Share

Trauma

Ya Allah, apa yang sebenarnya terjadi pada istriku di masa lalu hingga memiliki bekas luka sebanyak itu? Apa ini salah satu alasan dia begitu ketakutan ketika kucoba menyentuhnya?

Aku menelan saliva, lalu menoleh pada pintu kamar mandi yang tertutup. Tak ada suara. Vanya pasti sangat tertekan di dalam sana. Perlahan aku mengetuk pintunya pelan.

"Aku akan keluar, Dek.
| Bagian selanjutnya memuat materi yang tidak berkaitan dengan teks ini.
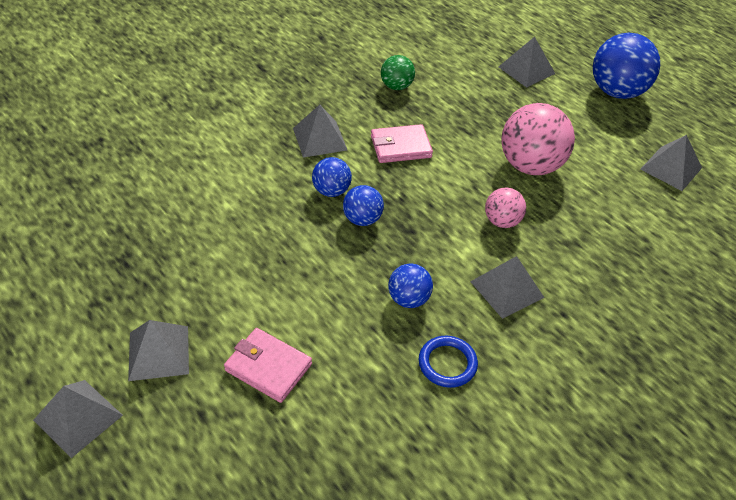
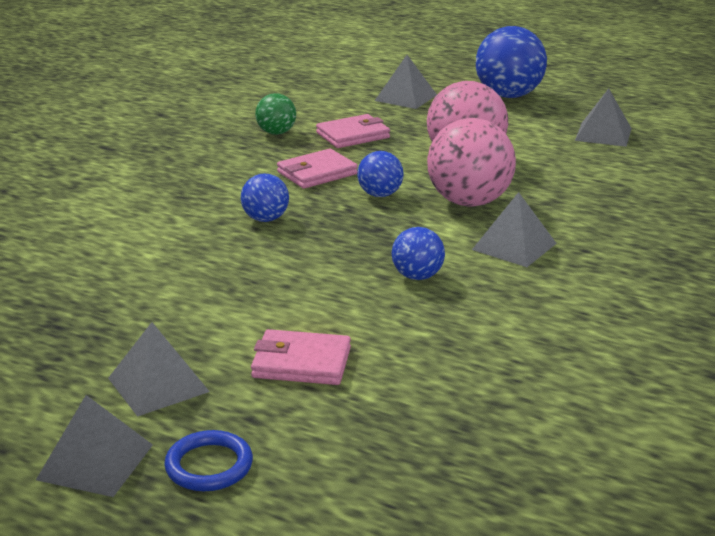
camera: 20 degrees left, 20 degrees down
(320, 139) = (220, 185): grey pyramid -> none
(362, 219) = (318, 232): blue ball -> blue ball (380, 195)
(447, 363) = (497, 311): blue ring -> blue ring (209, 465)
(455, 107) = (353, 135): none -> pink wallet
(502, 221) = (469, 202): pink ball -> pink ball, size x1.87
Pakailah bajumu dulu," ucapku, lalu melangkah menuju luar kamar.

Aku menutup pintu kamar kembali, memberi kesempatan untuk Vanya memakai pakaiannya. Aku sendiri berjalan menuju dapur mengambil air putih, dan menghabiskan segelas penuh dalam beberapa tegukan.

Bekas luka mirip cambukan di setiap sudut tubuh Vanya terus memenuhi pikiranku. Tidak, aku sama sekali tidak jijik ketika melihatnya. Justru ada nyeri di dalam dada ini, siapa yang tega menggoreskan begitu banyak luka di tubuh seorang wanita?

Cukup lama aku termenung seorang diri di dapur. Setelah kurasa cukup lama, akhirnya aku berjalan kembali menuju dapur. Perlahan aku mengetuk pintu, memastikan Vanya sudah memakai pakaiannya.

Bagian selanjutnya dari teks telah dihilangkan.